Your answer must consist of one number: how many lines in the records contain "side".

#####

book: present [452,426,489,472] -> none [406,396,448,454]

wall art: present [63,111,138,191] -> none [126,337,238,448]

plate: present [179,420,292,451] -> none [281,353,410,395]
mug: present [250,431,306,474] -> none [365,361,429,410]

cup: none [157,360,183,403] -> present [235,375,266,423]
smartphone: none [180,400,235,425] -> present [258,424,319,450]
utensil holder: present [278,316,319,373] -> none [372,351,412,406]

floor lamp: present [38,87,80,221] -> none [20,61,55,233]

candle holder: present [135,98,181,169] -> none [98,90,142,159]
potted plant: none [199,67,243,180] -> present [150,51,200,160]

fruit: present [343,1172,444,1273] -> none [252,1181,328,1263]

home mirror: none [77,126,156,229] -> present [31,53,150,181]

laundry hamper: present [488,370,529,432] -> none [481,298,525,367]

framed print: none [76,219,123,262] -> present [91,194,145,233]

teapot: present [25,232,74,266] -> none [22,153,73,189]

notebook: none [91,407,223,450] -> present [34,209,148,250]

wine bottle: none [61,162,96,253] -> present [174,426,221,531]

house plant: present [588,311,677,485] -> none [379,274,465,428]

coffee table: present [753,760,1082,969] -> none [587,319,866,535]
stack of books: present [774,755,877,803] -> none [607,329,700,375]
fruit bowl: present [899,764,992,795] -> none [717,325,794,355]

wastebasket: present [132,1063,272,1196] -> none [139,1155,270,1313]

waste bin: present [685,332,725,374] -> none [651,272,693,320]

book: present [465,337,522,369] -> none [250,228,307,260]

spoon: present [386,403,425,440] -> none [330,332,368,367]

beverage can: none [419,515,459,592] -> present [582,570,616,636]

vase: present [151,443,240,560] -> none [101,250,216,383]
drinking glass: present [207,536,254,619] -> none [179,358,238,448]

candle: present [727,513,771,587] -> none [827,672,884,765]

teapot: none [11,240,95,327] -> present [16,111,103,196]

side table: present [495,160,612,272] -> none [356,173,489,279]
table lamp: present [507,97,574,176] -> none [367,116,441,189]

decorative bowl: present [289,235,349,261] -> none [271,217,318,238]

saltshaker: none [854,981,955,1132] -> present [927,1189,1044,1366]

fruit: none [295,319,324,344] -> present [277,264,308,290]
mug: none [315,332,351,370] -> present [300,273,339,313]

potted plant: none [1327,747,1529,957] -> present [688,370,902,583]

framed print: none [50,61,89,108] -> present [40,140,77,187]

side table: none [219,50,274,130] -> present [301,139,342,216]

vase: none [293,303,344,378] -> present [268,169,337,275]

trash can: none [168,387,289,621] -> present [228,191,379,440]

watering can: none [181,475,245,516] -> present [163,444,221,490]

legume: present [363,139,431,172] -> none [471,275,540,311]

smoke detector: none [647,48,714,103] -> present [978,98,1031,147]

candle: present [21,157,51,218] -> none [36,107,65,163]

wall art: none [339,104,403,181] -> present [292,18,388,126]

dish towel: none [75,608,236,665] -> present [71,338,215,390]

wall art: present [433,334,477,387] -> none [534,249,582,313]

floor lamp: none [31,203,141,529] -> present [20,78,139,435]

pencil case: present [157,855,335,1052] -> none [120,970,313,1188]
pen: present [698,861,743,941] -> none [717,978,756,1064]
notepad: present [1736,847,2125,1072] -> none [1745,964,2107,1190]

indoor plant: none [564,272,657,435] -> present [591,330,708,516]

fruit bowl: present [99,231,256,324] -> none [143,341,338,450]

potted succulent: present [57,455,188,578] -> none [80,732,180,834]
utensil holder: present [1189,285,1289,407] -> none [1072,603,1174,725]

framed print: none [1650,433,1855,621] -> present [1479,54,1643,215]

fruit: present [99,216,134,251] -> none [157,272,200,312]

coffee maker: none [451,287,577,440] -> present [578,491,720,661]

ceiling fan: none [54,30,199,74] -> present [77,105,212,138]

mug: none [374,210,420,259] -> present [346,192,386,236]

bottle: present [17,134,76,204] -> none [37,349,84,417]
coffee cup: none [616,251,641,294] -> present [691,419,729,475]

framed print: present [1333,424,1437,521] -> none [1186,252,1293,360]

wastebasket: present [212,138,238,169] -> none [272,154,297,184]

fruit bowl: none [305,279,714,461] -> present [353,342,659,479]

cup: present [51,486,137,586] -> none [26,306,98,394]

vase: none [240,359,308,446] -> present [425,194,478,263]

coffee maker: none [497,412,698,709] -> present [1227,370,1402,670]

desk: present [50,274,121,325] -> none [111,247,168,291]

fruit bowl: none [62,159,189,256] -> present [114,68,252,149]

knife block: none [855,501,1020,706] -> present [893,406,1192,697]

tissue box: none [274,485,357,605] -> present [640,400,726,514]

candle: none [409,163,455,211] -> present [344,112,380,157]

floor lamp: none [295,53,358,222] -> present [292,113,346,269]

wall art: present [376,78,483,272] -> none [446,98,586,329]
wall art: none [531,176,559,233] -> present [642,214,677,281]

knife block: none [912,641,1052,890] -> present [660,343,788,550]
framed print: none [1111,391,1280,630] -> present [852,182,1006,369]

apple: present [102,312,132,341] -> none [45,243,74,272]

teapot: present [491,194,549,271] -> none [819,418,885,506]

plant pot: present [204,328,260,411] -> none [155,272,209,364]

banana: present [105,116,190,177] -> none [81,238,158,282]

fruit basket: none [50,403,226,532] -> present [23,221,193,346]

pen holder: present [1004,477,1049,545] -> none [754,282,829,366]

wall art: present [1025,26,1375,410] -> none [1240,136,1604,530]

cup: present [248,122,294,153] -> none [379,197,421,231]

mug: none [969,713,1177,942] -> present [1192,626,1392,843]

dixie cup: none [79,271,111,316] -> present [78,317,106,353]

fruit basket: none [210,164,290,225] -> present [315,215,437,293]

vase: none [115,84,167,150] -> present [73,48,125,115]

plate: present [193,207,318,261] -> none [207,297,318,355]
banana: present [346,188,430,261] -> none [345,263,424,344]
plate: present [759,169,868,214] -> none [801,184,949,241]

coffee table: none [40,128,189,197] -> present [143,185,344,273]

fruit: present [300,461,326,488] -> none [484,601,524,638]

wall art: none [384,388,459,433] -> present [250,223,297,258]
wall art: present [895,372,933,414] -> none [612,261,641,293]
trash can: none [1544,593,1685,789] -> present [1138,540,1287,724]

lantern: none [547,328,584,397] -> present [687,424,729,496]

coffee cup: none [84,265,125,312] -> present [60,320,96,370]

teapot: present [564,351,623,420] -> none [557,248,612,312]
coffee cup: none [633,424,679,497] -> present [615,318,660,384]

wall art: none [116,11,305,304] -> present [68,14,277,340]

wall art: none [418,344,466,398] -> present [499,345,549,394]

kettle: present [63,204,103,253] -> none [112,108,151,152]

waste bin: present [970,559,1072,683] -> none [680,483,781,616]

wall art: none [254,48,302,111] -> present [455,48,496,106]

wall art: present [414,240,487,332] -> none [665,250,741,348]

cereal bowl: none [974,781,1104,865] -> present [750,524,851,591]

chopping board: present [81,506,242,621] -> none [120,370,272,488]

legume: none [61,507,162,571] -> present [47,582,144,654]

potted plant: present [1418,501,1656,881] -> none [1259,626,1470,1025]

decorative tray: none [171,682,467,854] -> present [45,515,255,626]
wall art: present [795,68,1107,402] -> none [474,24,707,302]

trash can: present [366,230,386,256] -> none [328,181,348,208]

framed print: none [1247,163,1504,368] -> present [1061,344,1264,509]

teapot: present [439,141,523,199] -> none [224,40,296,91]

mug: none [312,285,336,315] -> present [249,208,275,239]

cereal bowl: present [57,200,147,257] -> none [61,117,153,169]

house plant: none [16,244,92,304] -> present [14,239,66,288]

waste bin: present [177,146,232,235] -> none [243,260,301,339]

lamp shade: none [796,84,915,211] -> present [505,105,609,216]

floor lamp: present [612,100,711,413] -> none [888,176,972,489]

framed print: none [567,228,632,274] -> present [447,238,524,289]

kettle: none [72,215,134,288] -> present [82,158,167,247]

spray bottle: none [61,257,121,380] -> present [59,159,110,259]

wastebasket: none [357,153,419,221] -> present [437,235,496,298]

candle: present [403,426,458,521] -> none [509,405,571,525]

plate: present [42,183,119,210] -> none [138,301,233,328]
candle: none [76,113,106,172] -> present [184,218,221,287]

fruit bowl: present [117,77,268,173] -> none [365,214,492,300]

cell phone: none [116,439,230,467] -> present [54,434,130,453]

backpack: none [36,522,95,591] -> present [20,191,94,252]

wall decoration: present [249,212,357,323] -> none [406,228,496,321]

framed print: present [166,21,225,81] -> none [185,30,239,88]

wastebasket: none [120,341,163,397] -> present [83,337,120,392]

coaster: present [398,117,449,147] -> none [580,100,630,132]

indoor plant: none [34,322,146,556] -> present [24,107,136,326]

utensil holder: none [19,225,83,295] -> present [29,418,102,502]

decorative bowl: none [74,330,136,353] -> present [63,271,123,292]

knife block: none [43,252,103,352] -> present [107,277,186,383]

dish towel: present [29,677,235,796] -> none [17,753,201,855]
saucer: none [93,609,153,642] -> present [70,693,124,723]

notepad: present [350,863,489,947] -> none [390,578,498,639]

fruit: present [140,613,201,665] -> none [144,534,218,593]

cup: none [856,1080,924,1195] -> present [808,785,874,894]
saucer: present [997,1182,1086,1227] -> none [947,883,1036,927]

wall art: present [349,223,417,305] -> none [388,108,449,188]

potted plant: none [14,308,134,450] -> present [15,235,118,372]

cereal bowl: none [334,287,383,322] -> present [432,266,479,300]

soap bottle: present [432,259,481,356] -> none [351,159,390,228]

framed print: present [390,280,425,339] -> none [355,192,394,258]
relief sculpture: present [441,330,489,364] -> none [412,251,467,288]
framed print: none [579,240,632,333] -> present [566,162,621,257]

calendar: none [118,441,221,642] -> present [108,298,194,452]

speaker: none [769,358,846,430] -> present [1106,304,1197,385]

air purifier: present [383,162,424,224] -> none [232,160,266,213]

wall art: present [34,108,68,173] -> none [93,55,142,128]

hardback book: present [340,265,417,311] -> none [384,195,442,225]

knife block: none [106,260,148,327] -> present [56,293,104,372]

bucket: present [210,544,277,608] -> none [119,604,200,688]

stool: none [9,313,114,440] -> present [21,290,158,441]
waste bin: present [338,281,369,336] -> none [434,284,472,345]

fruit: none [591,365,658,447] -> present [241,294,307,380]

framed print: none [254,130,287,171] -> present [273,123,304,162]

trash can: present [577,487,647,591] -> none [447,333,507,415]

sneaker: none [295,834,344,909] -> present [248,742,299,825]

#####

= Exercise response =
2